The remote monitoring of a property may be augmented by Alarm and Notification  functionalities which update the user regarding the monitored property value matching determined conditions (e.g., out of limits).

History services are supported to retrieve historic information on the observed properties.

Addressed in Sections: 7.1

Description

Function-based remote control enables a user to remotely perform an action, change parameters or setpoints, or start and stop Functions. It includes the remote invocation of Methods to perform Functions on a Device. For example, to start or stop device-specific Functions, open and close covers, as well as change parameters like Alarm limits, control and calibration values, or closed-loop control set-point values.

Addressed in Sections: 7.4, 7.6, 7.4.2

Description

Program-based remote control covers the orchestration of one or more instruments along a lab or analytical workflow. It enables a supervising system (e.g., LIMS) to manage and execute programs on a Device as part of a greater workflow. 

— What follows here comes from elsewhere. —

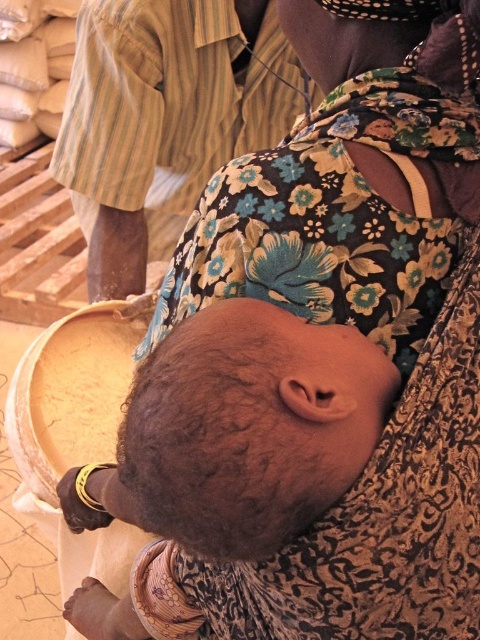
Who is higher up, dark brown hair at center or striped cotton shirt at upper left?

striped cotton shirt at upper left is above.

Which is more to the left, dark brown hair at center or striped cotton shirt at upper left?

striped cotton shirt at upper left is more to the left.

Find the location of a particular element. The height and width of the screenshot is (640, 480). dark brown hair at center is located at coordinates (247, 428).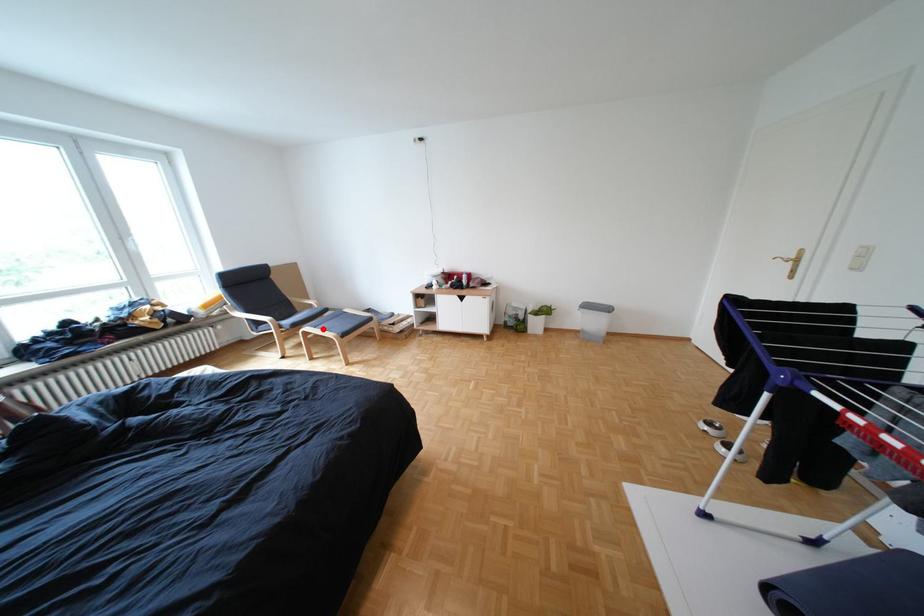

Furthermore, it covers the capability to retrieve the Program Templates on the Device, select a program to be executed, start a program run and monitor the program’s progress.

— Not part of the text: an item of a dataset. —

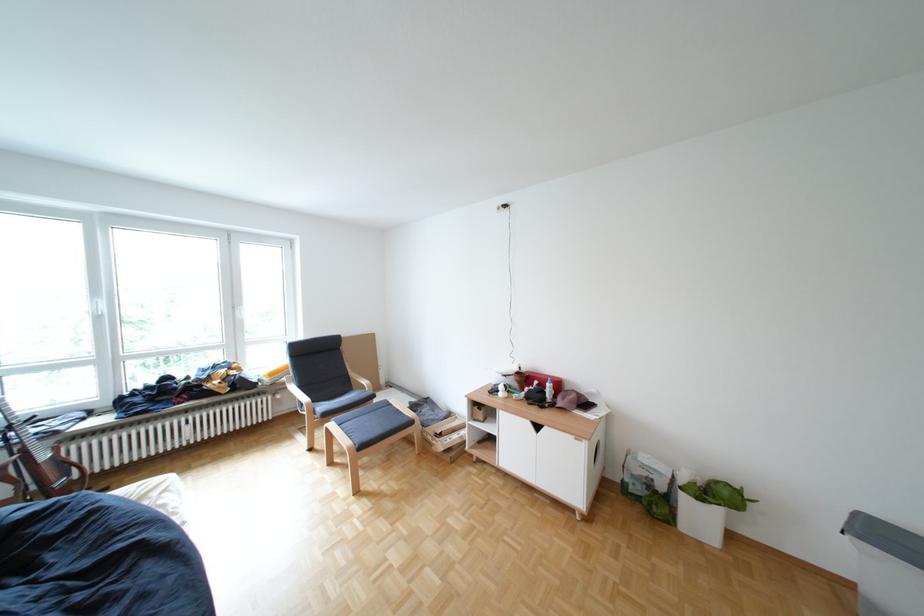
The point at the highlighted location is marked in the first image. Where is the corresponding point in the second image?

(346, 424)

The combined program-management and result-management use-cases are the basis for orchestration of several instruments along workflows. 

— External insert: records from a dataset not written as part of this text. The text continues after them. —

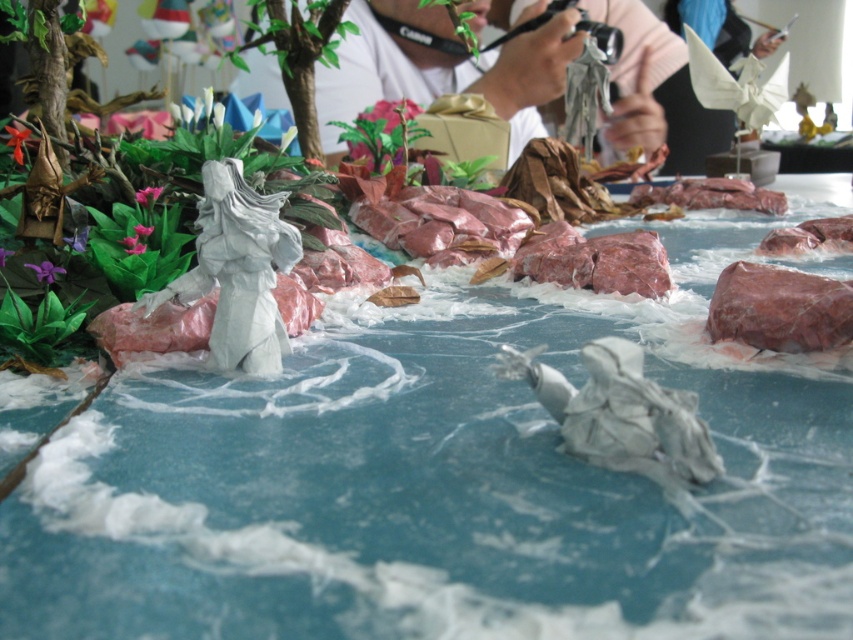
Between pink marble rock at right and matte white paper figure at center, which one appears on the left side from the viewer's perspective?

From the viewer's perspective, pink marble rock at right appears more on the left side.

Can you confirm if pink marble rock at right is smaller than matte white paper figure at center?

Correct, pink marble rock at right occupies less space than matte white paper figure at center.

Identify the location of pink marble rock at right. (779, 308).

Is white paper figure at center closer to the viewer compared to matte white paper figure at center?

That is True.

Is white paper figure at center taller than matte white paper figure at center?

Incorrect, white paper figure at center's height is not larger of matte white paper figure at center's.

You are a GUI agent. You are given a task and a screenshot of the screen. Output one action in this format:
    pyautogui.click(x=<x>, y=<y>)
    Task: Click on the white paper figure at center
    Image resolution: width=853 pixels, height=640 pixels.
    Given the screenshot: What is the action you would take?
    pyautogui.click(x=445, y=480)

Is white paper figure at center bigger than pink marble rock at right?

Yes.

Who is more distant from viewer, [511,316] or [740,308]?

Positioned behind is point [511,316].

Where is `white paper figure at center`? white paper figure at center is located at coordinates (445, 480).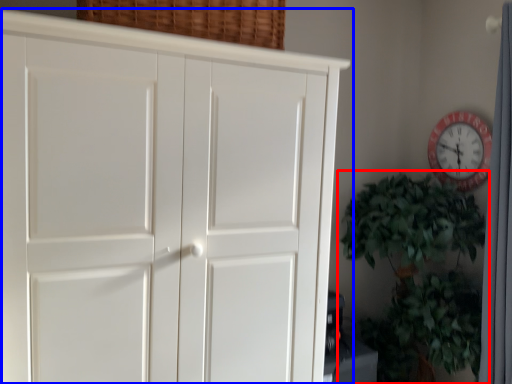
Question: Which object is closer to the camera taking this photo, houseplant (highlighted by a red box) or cupboard (highlighted by a blue box)?

Choices:
 (A) houseplant
 (B) cupboard

Answer: (B)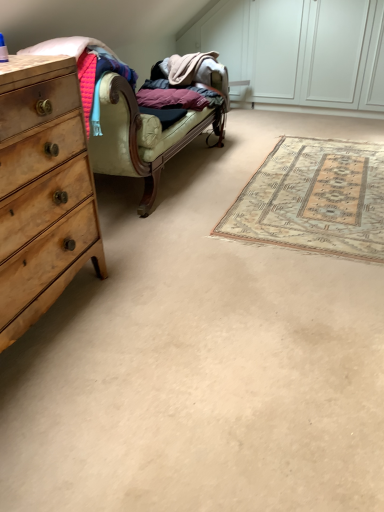
This screenshot has width=384, height=512. What do you see at coordinates (147, 127) in the screenshot?
I see `velvet green couch at center` at bounding box center [147, 127].

What is the approximate width of beige woven rug at center?

beige woven rug at center is 2.03 meters wide.

What is the approximate height of wooden chest of drawers at left?

95.12 centimeters.

Where is `velvet green couch at center`? Image resolution: width=384 pixels, height=512 pixels. velvet green couch at center is located at coordinates (147, 127).

Is velvet green couch at center thinner than wooden chest of drawers at left?

No, velvet green couch at center is not thinner than wooden chest of drawers at left.

Looking at this image, is velvet green couch at center positioned with its back to wooden chest of drawers at left?

No, wooden chest of drawers at left is not at the back of velvet green couch at center.

Which is behind, point (123, 129) or point (40, 231)?

The point (123, 129) is farther.

Is velvet green couch at center taller or shorter than wooden chest of drawers at left?

Clearly, velvet green couch at center is shorter compared to wooden chest of drawers at left.

Considering the sizes of objects velvet green couch at center and beige woven rug at center in the image provided, who is bigger, velvet green couch at center or beige woven rug at center?

With larger size is velvet green couch at center.

Find the location of `studio couch above the beige woven rug at center (from a real-world perspective)`. studio couch above the beige woven rug at center (from a real-world perspective) is located at coordinates (147, 127).

From their relative heights in the image, would you say velvet green couch at center is taller or shorter than beige woven rug at center?

velvet green couch at center is taller than beige woven rug at center.

In the image, there is a velvet green couch at center. What are the coordinates of `mat below it (from the image's perspective)` in the screenshot? It's located at point(314,199).

Is beige woven rug at center positioned with its back to velvet green couch at center?

beige woven rug at center does not have its back to velvet green couch at center.

Based on the photo, from their relative heights in the image, would you say beige woven rug at center is taller or shorter than velvet green couch at center?

In the image, beige woven rug at center appears to be shorter than velvet green couch at center.

Is beige woven rug at center surrounding velvet green couch at center?

No, velvet green couch at center is not a part of beige woven rug at center.

From the picture: From the image's perspective, which is above, wooden chest of drawers at left or velvet green couch at center?

velvet green couch at center is shown above in the image.

Considering the relative positions of wooden chest of drawers at left and velvet green couch at center in the image provided, is wooden chest of drawers at left in front of velvet green couch at center?

That is True.

What's the angular difference between wooden chest of drawers at left and velvet green couch at center's facing directions?

The angle between the facing direction of wooden chest of drawers at left and the facing direction of velvet green couch at center is 0.000753 degrees.

Between wooden chest of drawers at left and velvet green couch at center, which one has smaller size?

wooden chest of drawers at left is smaller.

In terms of height, does wooden chest of drawers at left look taller or shorter compared to beige woven rug at center?

wooden chest of drawers at left is taller than beige woven rug at center.

Could you tell me if wooden chest of drawers at left is turned towards beige woven rug at center?

No, wooden chest of drawers at left is not oriented towards beige woven rug at center.

Identify the location of mat that appears below the wooden chest of drawers at left (from a real-world perspective). (314, 199).

In the scene shown: Between wooden chest of drawers at left and beige woven rug at center, which one is positioned behind?

beige woven rug at center.

From a real-world perspective, is beige woven rug at center positioned over wooden chest of drawers at left based on gravity?

No, from a real-world perspective, beige woven rug at center is not over wooden chest of drawers at left

Consider the image. From the image's perspective, is beige woven rug at center located above or below wooden chest of drawers at left?

beige woven rug at center is situated higher than wooden chest of drawers at left in the image.

Would you say beige woven rug at center is outside wooden chest of drawers at left?

Yes, beige woven rug at center is located beyond the bounds of wooden chest of drawers at left.

At what (x,y) coordinates should I click in order to perform the action: click on the chest of drawers below the velvet green couch at center (from the image's perspective). Please return your answer as a coordinate pair (x, y). Looking at the image, I should click on (43, 195).

Where is `mat below the velvet green couch at center (from a real-world perspective)`? The width and height of the screenshot is (384, 512). mat below the velvet green couch at center (from a real-world perspective) is located at coordinates [314, 199].

In the scene shown: Estimate the real-world distances between objects in this image. Which object is closer to beige woven rug at center, velvet green couch at center or wooden chest of drawers at left?

Based on the image, velvet green couch at center appears to be nearer to beige woven rug at center.

Estimate the real-world distances between objects in this image. Which object is further from wooden chest of drawers at left, velvet green couch at center or beige woven rug at center?

beige woven rug at center.

From the image, which object appears to be farther from wooden chest of drawers at left, beige woven rug at center or velvet green couch at center?

Based on the image, beige woven rug at center appears to be further to wooden chest of drawers at left.

Which object lies further to the anchor point velvet green couch at center, beige woven rug at center or wooden chest of drawers at left?

The object further to velvet green couch at center is wooden chest of drawers at left.

Looking at the image, which one is located closer to beige woven rug at center, wooden chest of drawers at left or velvet green couch at center?

Based on the image, velvet green couch at center appears to be nearer to beige woven rug at center.

Estimate the real-world distances between objects in this image. Which object is closer to velvet green couch at center, wooden chest of drawers at left or beige woven rug at center?

beige woven rug at center is closer to velvet green couch at center.

Locate an element on the screen. The width and height of the screenshot is (384, 512). studio couch between wooden chest of drawers at left and beige woven rug at center in the horizontal direction is located at coordinates (147, 127).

Addressed in Section: 7.1.10

Description

A Device performing a specific Function may generate results. These results are typically consumed by one or more applications which may not run on the Device itself.

The generating Device exposes the results such that they can be retrieved by the application via OPC UA. The results data include the results themselves, but also metadata such as results templates, user information, timestamps, action identifiers, and sample Ids.

A Device can also provide the capability to observe intermediate/partial results, such that an application can monitor the execution of a Function on the Device.

There may be specific cases in which a consuming application may need to retrieve the results via an alternative interface. In these cases, the Device exposes the URI where the results reside and can be accessed via authenticated access. The possibility to retrieve intermediate/partial results via an alternative interface is outside the scope of this specification.